There comes a time when every athlete realizes the life lessons that they have learned through sports. Growing up, you encounter many new challenges that influence you as an athlete and a person which help you grow. It is these moments in which we learn how to be a better version of ourselves. It’s the small lessons which make being on a sports team so valuable and make us realize why we still love playing the game.

 

 

 

Perseverance

At times when you feel like giving up, sports teach you to dig deep and keep going. Fighting for what you want is important. Playing sports allows you to create an emotional attachment to the concept of winning, alongside sportsmanship, and this perseverance is what helps you push forward in all aspects of your life. If you are willing to work hard for something, you have learned the power of perseverance. No matter the challenges you face or falls you take, you will never fail to keep working harder.

 

Patience

In both athletics and everyday life, we learn that things don’t always come easy. As an athlete, sports teach the ability to be patient, because if you keep working at something and believing in yourself, your skills will prove themselves.

 

Teamwork

In sports, whether it is individual competition or team competition, the people that support you and follow along side in the same or similar journey are so important. Sport teaches you to appreciate these teammates, be there for them and work together to push the unit beyond the best of their abilities. Nothing can teach teamwork the way sports can.

 

Confidence

Confidence is something that can be tricky because it is often inconsistent, as it is likely that there are some moments in which you feel infinitely more confident than others. What is important though, is that by using the lessons you’ve learned through being an athlete, sports allow you to be confident in other areas of your life. Even on the days when confidence is hard to come by on the field, the sense of general confidence that has been learned through sports  is underlying everything you do!

 

Competition

From a young age, competition is instilled into children through sports. We develop the motivation to compete and win, learning that through competition you will become stronger as an athlete and individual.

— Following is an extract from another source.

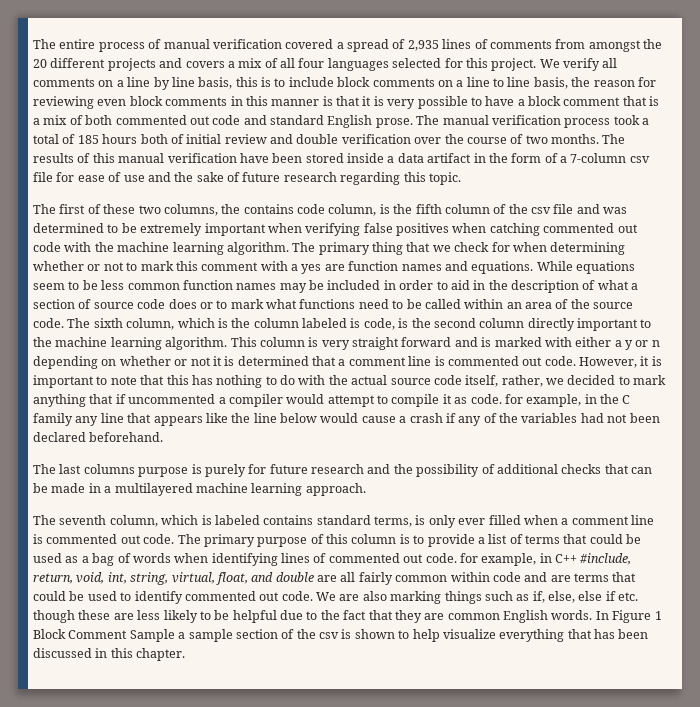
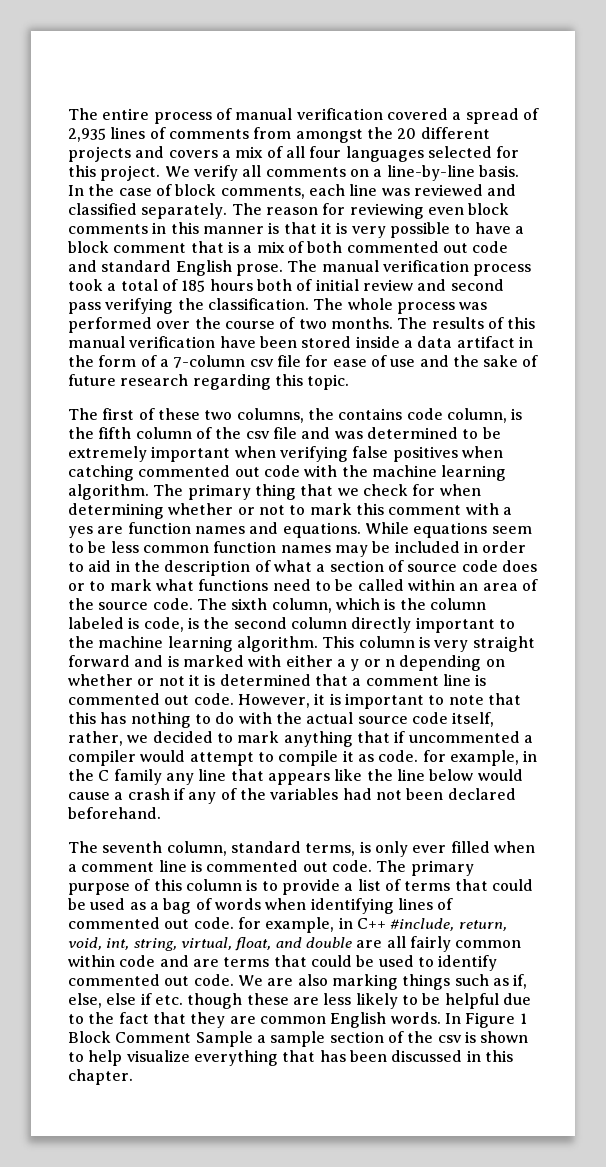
[127,77,591,90] line by line basis, this is to include block comments on a line to line basis, the -> [386,165,519,181] [68,184,517,199] [68,203,262,219] line-by-line basis. In the case of block comments, each line was reviewed and classified separately. The
[296,134,411,144] double verification -> [450,279,504,291] [68,298,488,314] [68,317,152,333] second pass verifying the classification. The whole process was performed
[33,464,652,477] [33,483,366,496] // The last columns purpose is purely for future research and the possibility of additional checks that can be made in a multilayered machine learning approach. -> (161, 813) none
[161,515,314,525] which is labeled contains -> (227, 848) none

There are times in which the greatest competition is within one’s own head, or on one’s own team, changing the traditional meaning of competition to be something that fosters a process instead of only the outcome.

 

Humility

In sports, you are always taught to demonstrate good sportsmanship. When you win, you’re taught not to brag, and when you lose, you’re taught not to pout. But humility is also present in the way you carry yourself, as well as the way you speak to others and your willingness to help others. In sports, we learn to practice these aspects of humility every day, but the lessons taught and learned travel well beyond the endline. Humility is a trait that transcends sports, entering all areas of our lives.

 

This is what we as two, young college athletes have learned. What have sports taught you? Why do you participate?